Strasser was assigned to a range of jobs, including working in the gardens, where she was able to eat carrots. She was granted a wider range of freedoms including some attendance at Mass. She was permitted to receive a visit from her pregnant sister Helli and, under the supervision of a Gestapo man, permitted to eat some of the apples Helli had brought. During that visit there was an air-raid warning, whereupon her sister and the Gestapo man ran off to the air-raid shelter, where he tried to find out more about her "activities" from her sister. Her sister could honestly assert that she knew nothing about any of her sister’s activities.
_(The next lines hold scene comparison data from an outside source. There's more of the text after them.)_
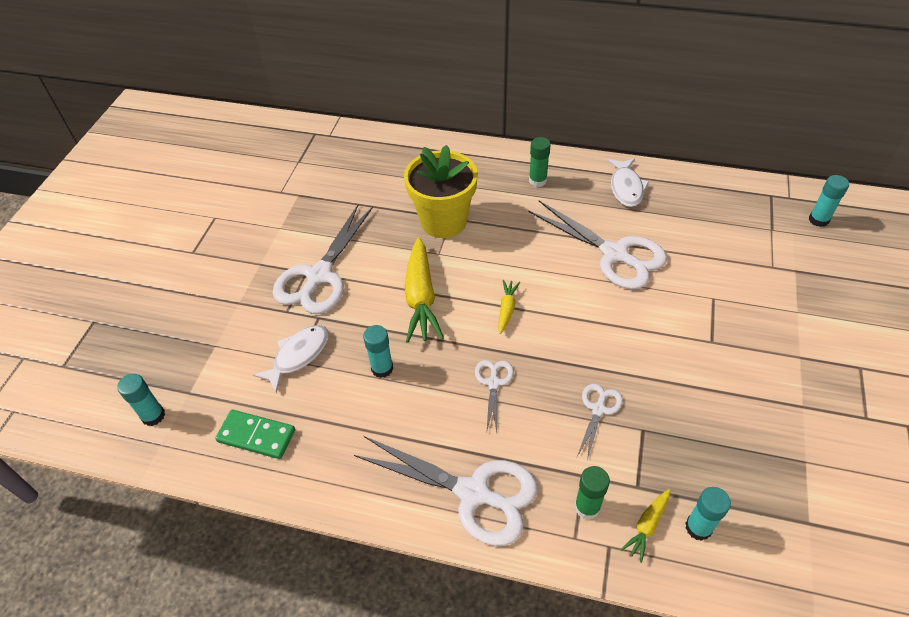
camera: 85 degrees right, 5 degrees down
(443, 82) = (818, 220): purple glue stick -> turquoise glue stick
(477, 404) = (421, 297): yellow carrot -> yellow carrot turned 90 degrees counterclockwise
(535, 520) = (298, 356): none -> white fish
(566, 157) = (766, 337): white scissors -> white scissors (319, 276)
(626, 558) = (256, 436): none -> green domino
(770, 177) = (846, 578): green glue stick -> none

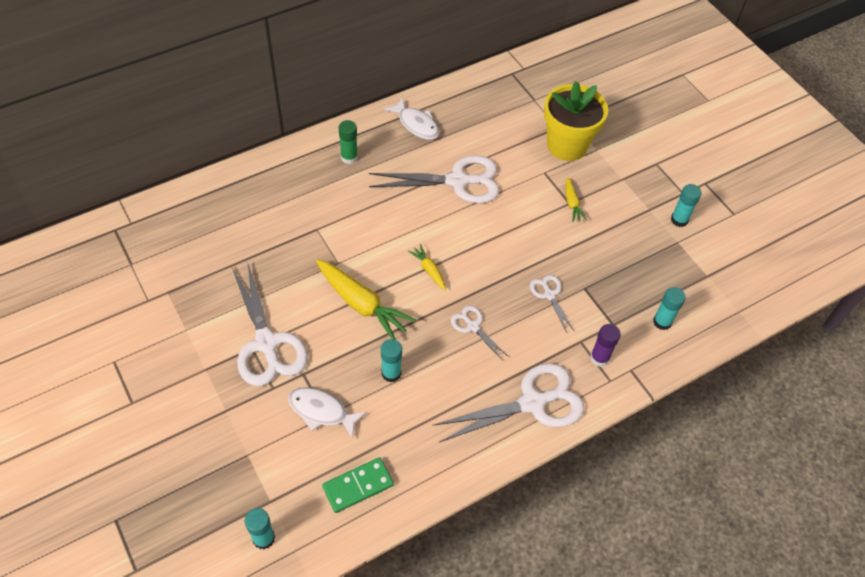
camera: 50 degrees left, 5 degrees up
(298, 356) = (321, 411): white fish -> white fish turned 60 degrees counterclockwise
(443, 221) = (314, 235): yellow flower pot -> yellow flower pot (567, 145)
(587, 507) = (599, 358): green glue stick -> purple glue stick
(647, 526) = (638, 342): yellow carrot -> yellow carrot (572, 203)
(818, 220) = (554, 75): turquoise glue stick -> turquoise glue stick (679, 220)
Throughout late 1944, Strasser continued to sometimes be asked by the Gestapo to identify suspected anti-government activists. Sometimes they were people she recognised, but as far as the Gestapo were concerned she never succeeded in recognising any. She never found out whether the Gestapo believed her.

=== Post-war ===
Strasser was released from prison at the end of the war.

At that time, Lower Austria was under Soviet occupation. Dr. Kleinsasser was denounced to the Soviet authorities as a Nazi and taken away. Strasser accompanied the doctor's son to visit the Soviet military commander and told the man about the many prescriptions Dr. Kleinsasser had written out, despite knowing that they were for Jewish prisoners. The Soviet commander allowed Kleinsasser to return home, and he lived on in St. Valentin for several more years.

== Post-war life ==
After the war, Strasser worked as a sales representative promoting Persil washing powder.

For several decades following the war, she did not speak about the Nazi era. During the 1980s, she began to tell her story of that period.

In 1999, the municipal authorities at St. Valentin made her an honorary citizen in recognition of her work.